11The process of chemically transforming amphetamine-type stimulants is far more flexible and a great deal less complex than the requirements for producing and refining heroin. Ephedrine, which was first isolated in 1887 by Japanese researchers S. Nagai and W. N. Kanao, who also synthesised it, is extracted with the help of sodium carbonate, along with other alkaloids of the plant (norephedrine, pseudo-ephedrine, or adrenaline). By adding hydrochloric acid, the alkaloids are transformed into hydrochlorides (chlorhydrate) before being dissolved in chloroform. Finally, after evaporation, the various alkaloids can be separated from each other according to the solubility of their oxalates.
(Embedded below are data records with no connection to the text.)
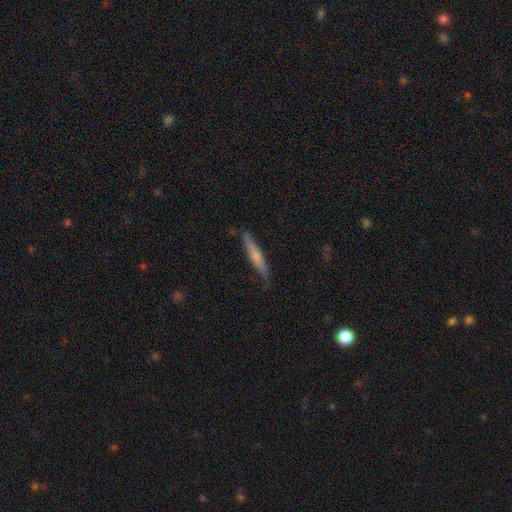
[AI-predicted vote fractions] A smooth galaxy with no disk features (63%) that is cigar-shaped (92%). Merging: none (78%).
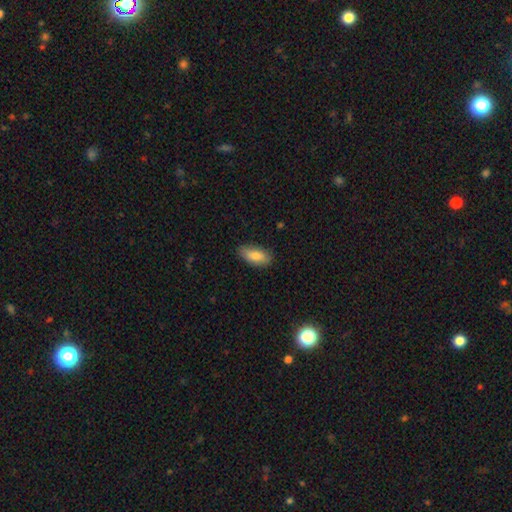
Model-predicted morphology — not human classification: type=smooth (84%); roundness=in between (87%); merging=none (78%).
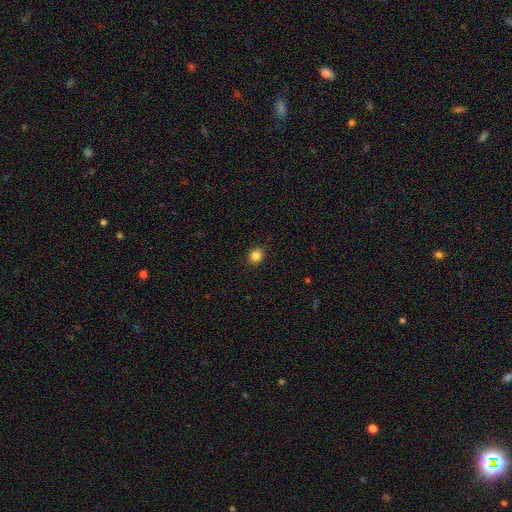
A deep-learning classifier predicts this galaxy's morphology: Smooth or featured? Predicted: smooth (p=0.85). How rounded? Predicted: round (p=0.82). Merging? Predicted: none (p=0.91).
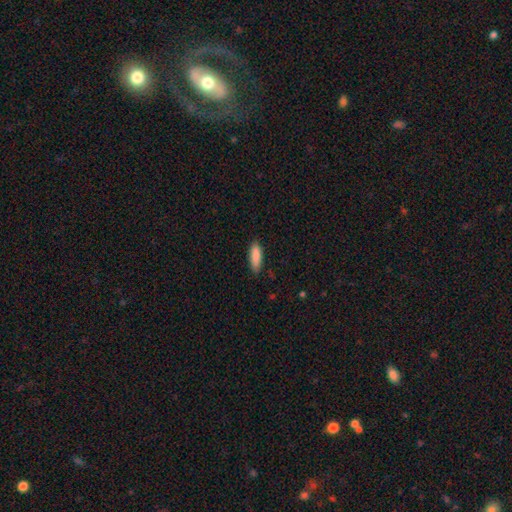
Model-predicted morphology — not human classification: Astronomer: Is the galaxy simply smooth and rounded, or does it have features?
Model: smooth — 88%.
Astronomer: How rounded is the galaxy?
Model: in between — 56% (runner-up: cigar-shaped, 42%).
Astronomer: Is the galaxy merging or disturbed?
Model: none — 85%.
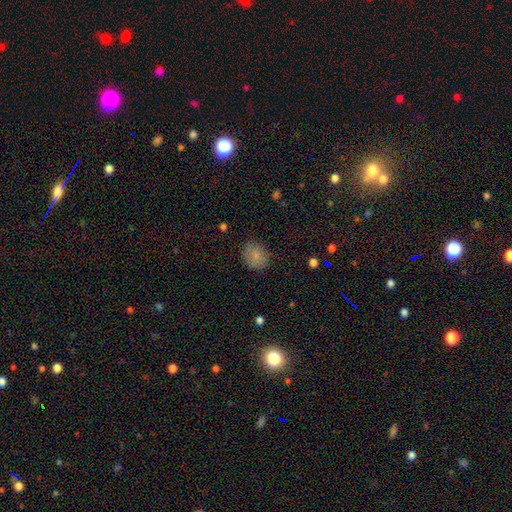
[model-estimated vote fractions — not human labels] Overall: smooth (82%). How rounded: round (62%; in between 37%). Merging: none (78%).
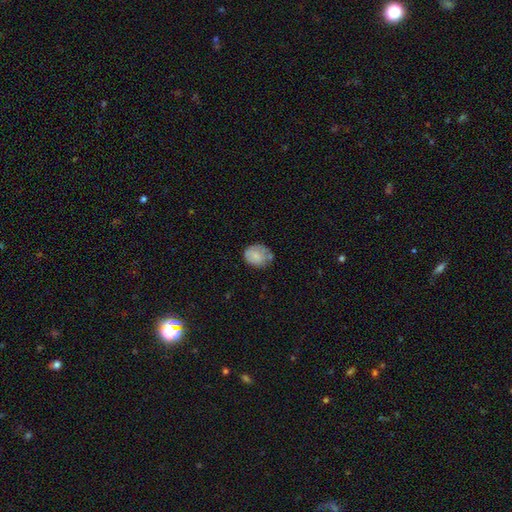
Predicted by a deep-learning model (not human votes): smooth-or-featured: smooth: 77% | featured or disk: 16% | star or artifact: 8%
  how-rounded: round: 55% | in between: 44% | cigar-shaped: 1%
  merging: none: 51% | minor disturbance: 32% | major disturbance: 10% | merger: 7%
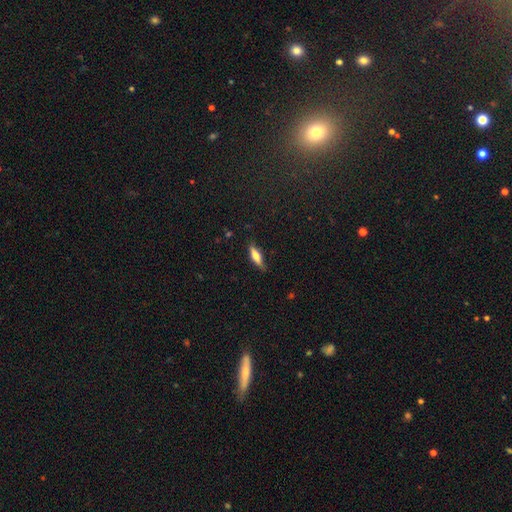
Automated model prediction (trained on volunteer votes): The model was most divided on "how rounded": cigar-shaped: 60%, in between: 38%, round: 2%. More confident: merging — none (75%); smooth or featured — smooth (60%).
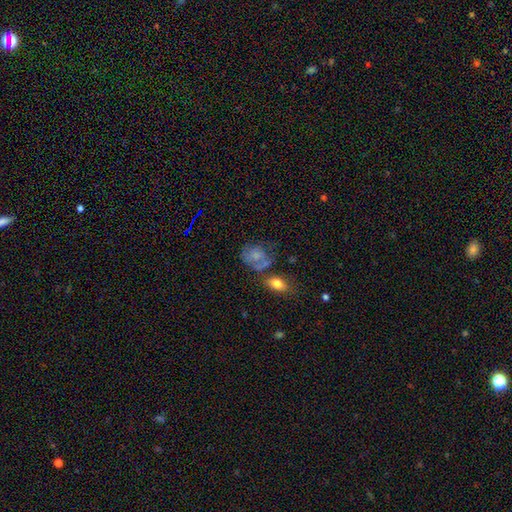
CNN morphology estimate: smooth_or_featured: smooth (p=0.62) [alt: featured or disk p=0.28]
how_rounded: in between (p=0.55) [alt: round p=0.43]
merging: none (p=0.36) [alt: minor disturbance p=0.26]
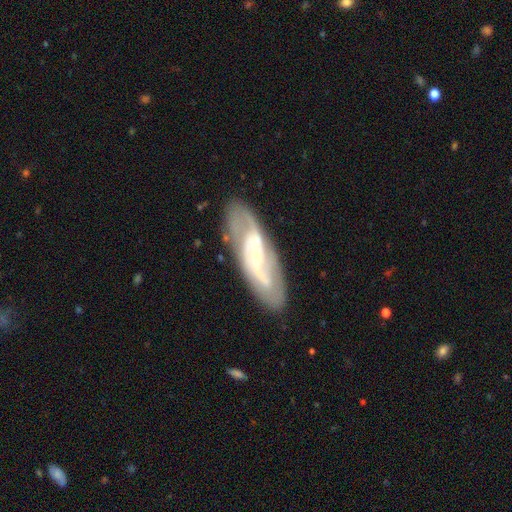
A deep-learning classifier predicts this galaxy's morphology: Smooth or featured? Predicted: featured or disk (p=0.78). Edge-on disk? Predicted: no (p=0.88). Bar? Predicted: weak (p=0.43). Spiral arms? Predicted: yes (p=0.91). Spiral winding? Predicted: medium (p=0.45). Spiral arm count? Predicted: 2 (p=0.69). Bulge size? Predicted: small (p=0.64). Merging? Predicted: none (p=0.77).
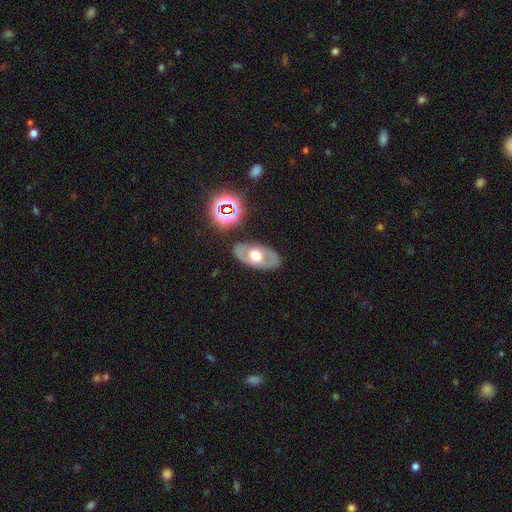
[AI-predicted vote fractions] smooth-or-featured: featured or disk: 55% | smooth: 37% | star or artifact: 8%
  disk-edge-on: no: 85% | yes: 15%
  merging: none: 82% | minor disturbance: 11% | major disturbance: 4% | merger: 3%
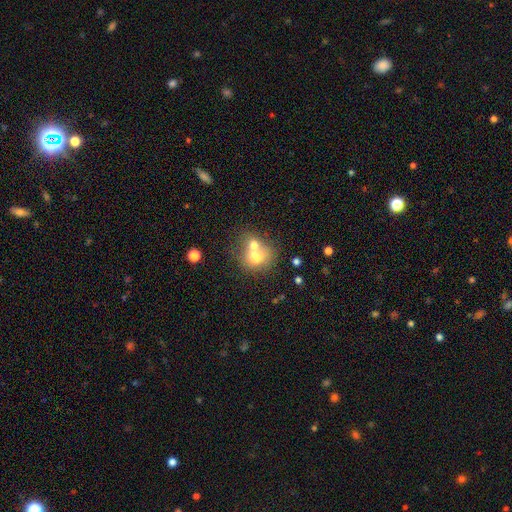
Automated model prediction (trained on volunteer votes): Smooth or featured? Predicted: smooth (p=0.61). How rounded? Predicted: round (p=0.59). Merging? Predicted: merger (p=0.60).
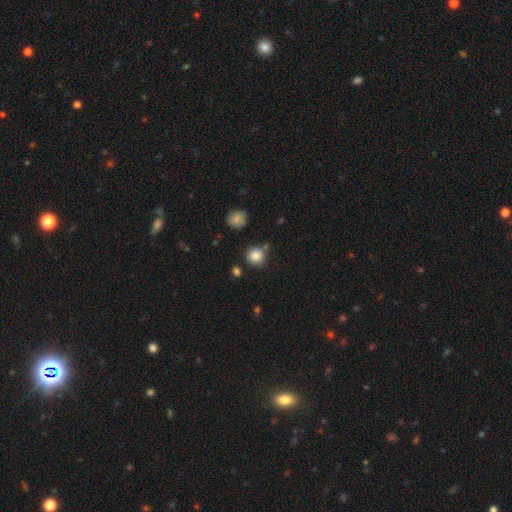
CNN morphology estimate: This appears to be a smooth galaxy with no disk features (86%) that is round (92%). Merging: none (79%).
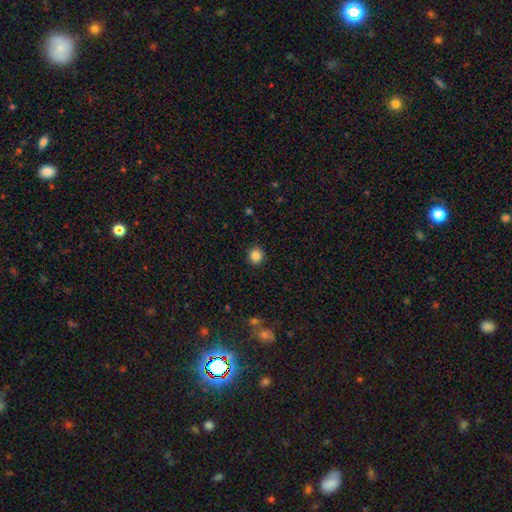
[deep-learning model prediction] A smooth galaxy with no disk features (85%) that is round (92%). Merging: none (92%).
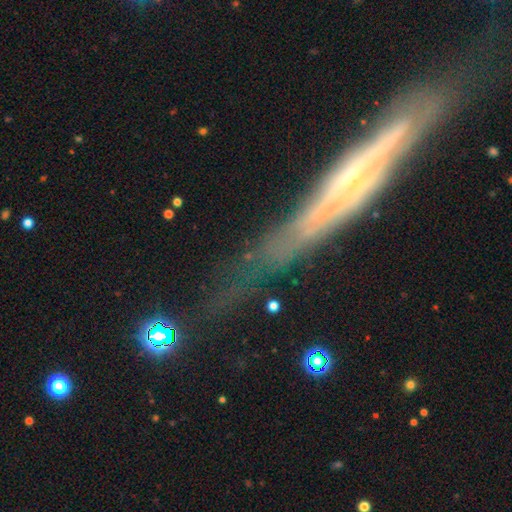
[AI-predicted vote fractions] Smooth or featured: featured or disk — 75% (smooth — 16%)
Edge-on disk: yes — 87% (no — 13%)
Edge-on bulge: rounded — 46% (none — 42%)
Merging: none — 72% (minor disturbance — 18%)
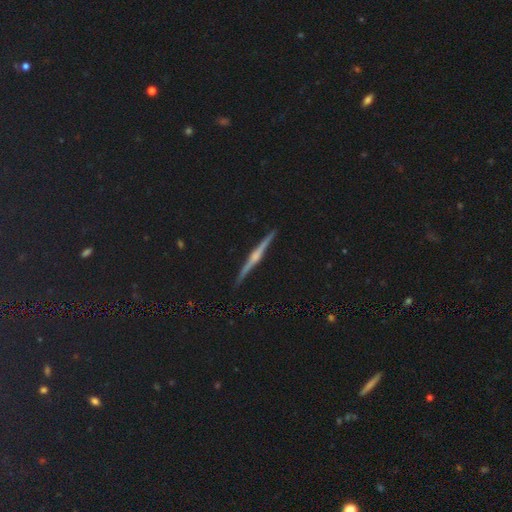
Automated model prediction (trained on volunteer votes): A featured or disk galaxy (82%) viewed edge-on (99%) with a rounded central bulge (78%).

Vote fractions:
- Smooth or featured? featured or disk: 82% / smooth: 11% / star or artifact: 6%
- Edge-on disk? yes: 99% / no: 1%
- Edge-on bulge? rounded: 78% / boxy: 11% / none: 10%
- Merging? none: 93% / minor disturbance: 5% / major disturbance: 1% / merger: 1%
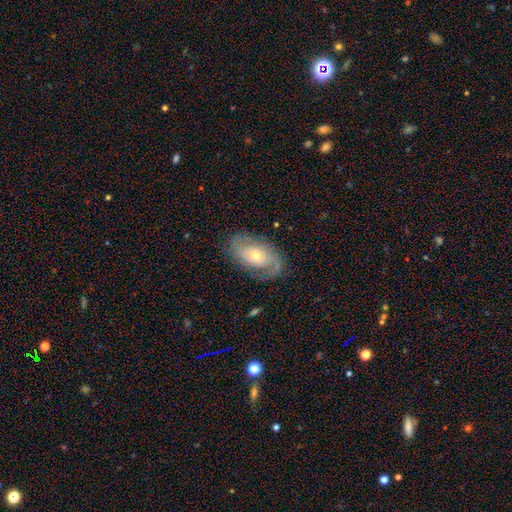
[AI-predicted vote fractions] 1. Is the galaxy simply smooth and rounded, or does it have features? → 74% featured or disk, 20% smooth, 6% star or artifact.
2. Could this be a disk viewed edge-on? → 95% no, 5% yes.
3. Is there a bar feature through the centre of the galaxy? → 70% no, 23% weak, 7% strong.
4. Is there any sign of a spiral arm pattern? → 88% yes, 12% no.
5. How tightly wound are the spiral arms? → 41% tight, 40% medium, 19% loose.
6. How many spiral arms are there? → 71% 2, 14% can't tell, 9% 1, 3% 3, 1% 4, 1% more than 4.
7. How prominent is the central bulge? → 58% small, 37% moderate, 3% large, 1% none, 1% dominant.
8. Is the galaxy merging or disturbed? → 77% none, 15% minor disturbance, 7% major disturbance, 1% merger.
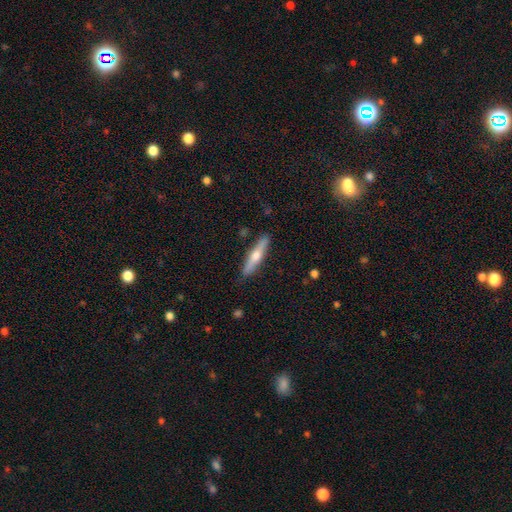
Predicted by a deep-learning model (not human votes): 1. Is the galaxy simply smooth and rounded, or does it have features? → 54% featured or disk, 41% smooth, 5% star or artifact.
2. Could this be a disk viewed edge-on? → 94% yes, 6% no.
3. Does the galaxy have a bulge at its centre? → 92% rounded, 5% none, 3% boxy.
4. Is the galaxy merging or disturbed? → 88% none, 9% minor disturbance, 2% major disturbance, 1% merger.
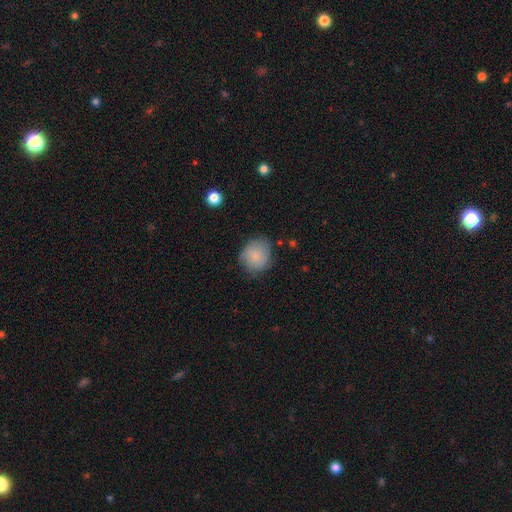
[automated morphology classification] The model was most divided on "merging": none: 68%, minor disturbance: 24%, major disturbance: 6%, merger: 2%. More confident: how rounded — round (80%); smooth or featured — smooth (78%).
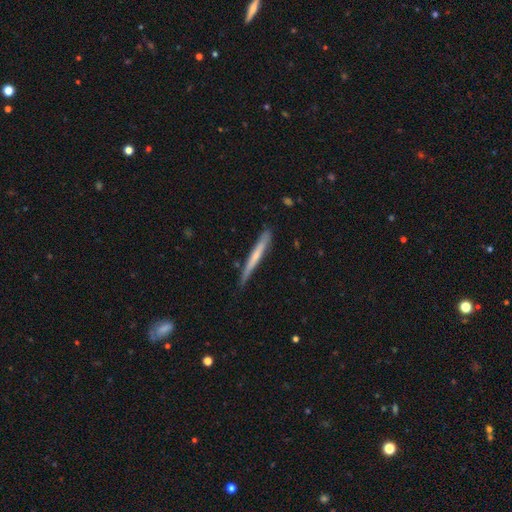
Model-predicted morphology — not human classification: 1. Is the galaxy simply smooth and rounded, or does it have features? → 51% smooth, 43% featured or disk, 5% star or artifact.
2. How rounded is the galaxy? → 97% cigar-shaped, 2% in between, 1% round.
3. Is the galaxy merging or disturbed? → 78% none, 18% minor disturbance, 2% major disturbance, 2% merger.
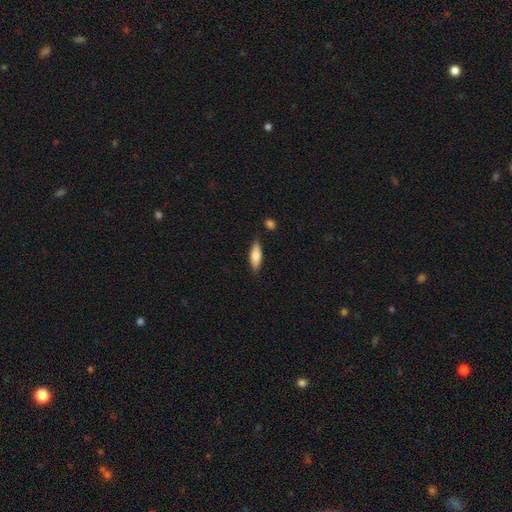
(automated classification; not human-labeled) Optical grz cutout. It shows a smooth galaxy with no disk features (76%) that is in between round and cigar-shaped (60%). Merging: none (81%).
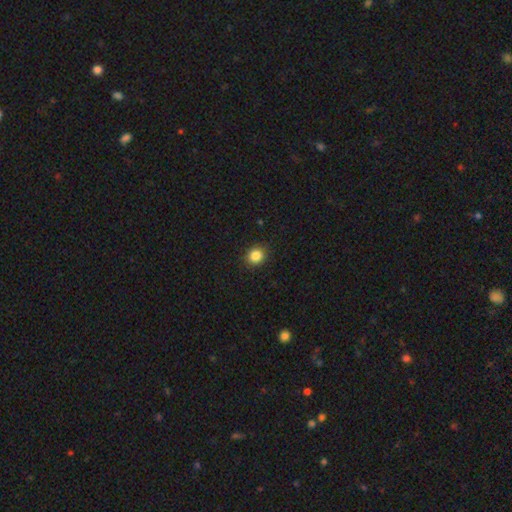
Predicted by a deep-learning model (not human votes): Morphology: type=smooth (85%); roundness=round (79%); merging=none (90%).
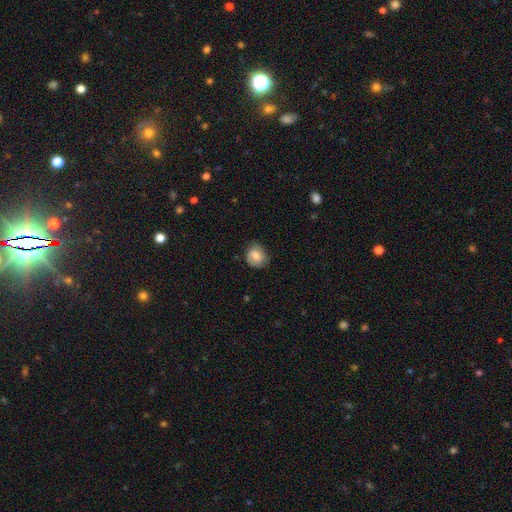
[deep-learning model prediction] smooth_or_featured: smooth (p=0.65) [alt: featured or disk p=0.27]
how_rounded: round (p=0.73) [alt: in between p=0.26]
merging: none (p=0.69) [alt: minor disturbance p=0.24]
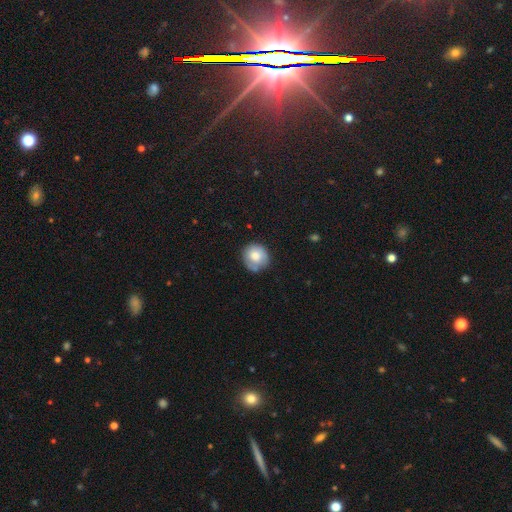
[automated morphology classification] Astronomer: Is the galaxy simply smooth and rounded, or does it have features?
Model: smooth — 76%.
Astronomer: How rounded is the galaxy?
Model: round — 87%.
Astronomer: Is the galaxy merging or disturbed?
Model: none — 70%.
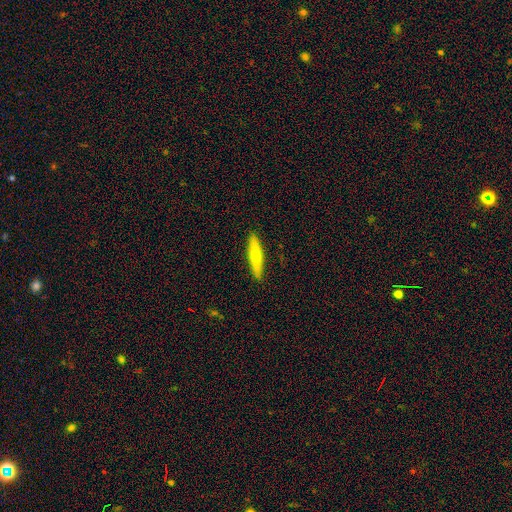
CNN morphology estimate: Smooth or featured? smooth (62%)
How rounded? cigar-shaped (85%)
Merging? none (90%)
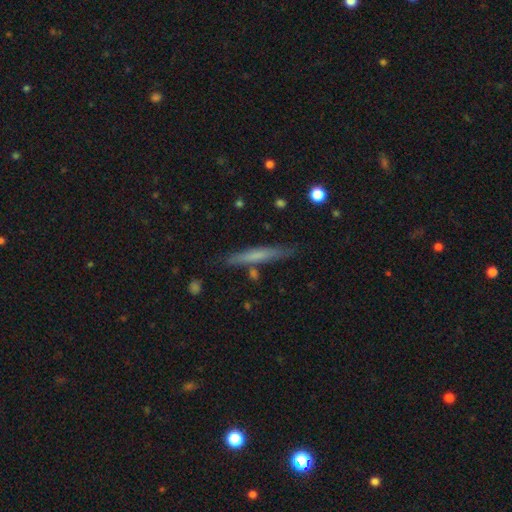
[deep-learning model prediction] smooth_or_featured: smooth (p=0.59) [alt: featured or disk p=0.35]
how_rounded: cigar-shaped (p=0.94) [alt: in between p=0.04]
merging: none (p=0.82) [alt: minor disturbance p=0.12]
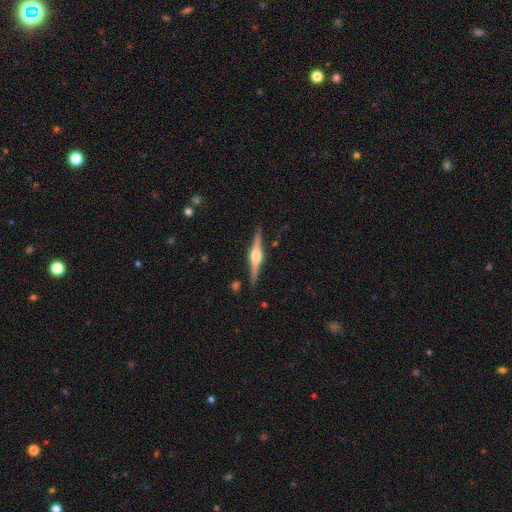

Alternatively, ephedrine can be obtained by a synthetic process also developed by Nagai and Kanao.18 As for amphetamine, it can be obtained from phenylacetic acid and then transformed into sulphate by the action of sulphuric acid, the latter a precursor and chemical product frequently used in the illicit production of narcotics and psychotropic substances.19 Methamphetamine hydrochloride can easily be obtained from ephedrine or pseudo-ephedrine and hydriodic acid.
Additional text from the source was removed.